What to produce →
Looking at the data that follows, count the lines containing the word "Gabriel" and write down only that count.

(Page images and extracted text)
BEGIN
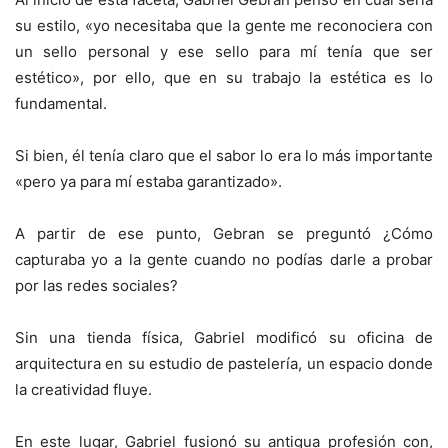
su estilo, «yo necesitaba que la gente me reconociera con
un sello personal y ese sello para mí tenía que ser
estético», por ello, que en su trabajo la estética es lo
fundamental.
Si bien, él tenía claro que el sabor lo era lo más importante
«pero ya para mí estaba garantizado».
A partir de ese punto, Gebran se preguntó ¿Cómo
capturaba yo a la gente cuando no podías darle a probar
por las redes sociales?
Sin una tienda física, Gabriel modificó su oficina de
arquitectura en su estudio de pastelería, un espacio donde
la creatividad fluye.
En este lugar, Gabriel fusionó su antigua profesión con,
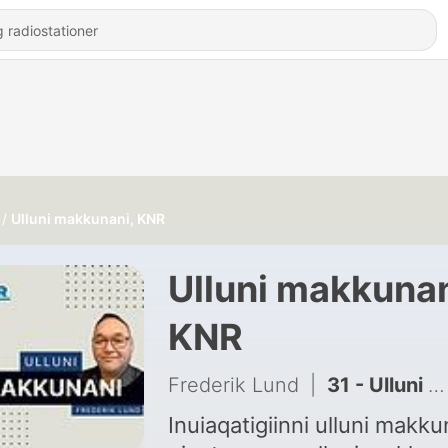
Ulluni makkunani, KNR
Ulluni makkunan
KNR
Frederik Lund
|
31 - Ulluni makkunani 18.06.2025
Inuiaqatigiinni ulluni makku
END
Answer to the exercise →
2